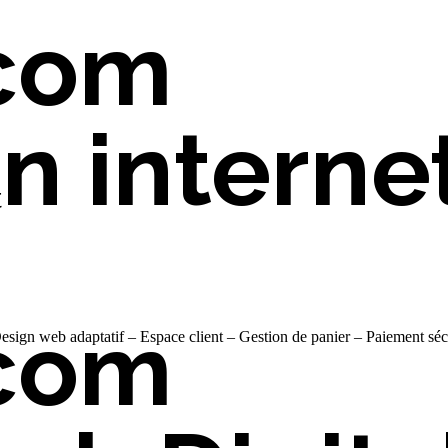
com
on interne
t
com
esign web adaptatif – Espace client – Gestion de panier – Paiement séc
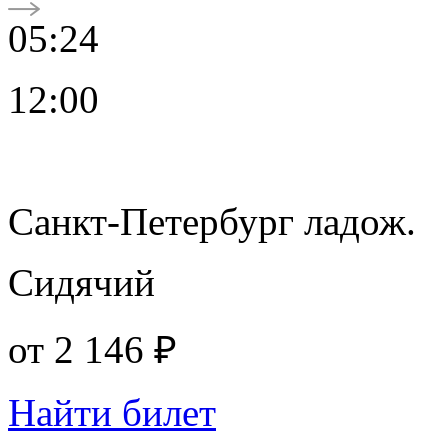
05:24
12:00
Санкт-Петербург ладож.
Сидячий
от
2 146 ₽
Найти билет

------

Each line in the records above should be reproduced exactly; images are not copied.

— Answer section —
com
on interne
t
com
esign web adaptatif – Espace client – Gestion de panier – Paiement séc
05:24
12:00
Санкт-Петербург ладож.
Сидячий
от
2 146 ₽
Найти билет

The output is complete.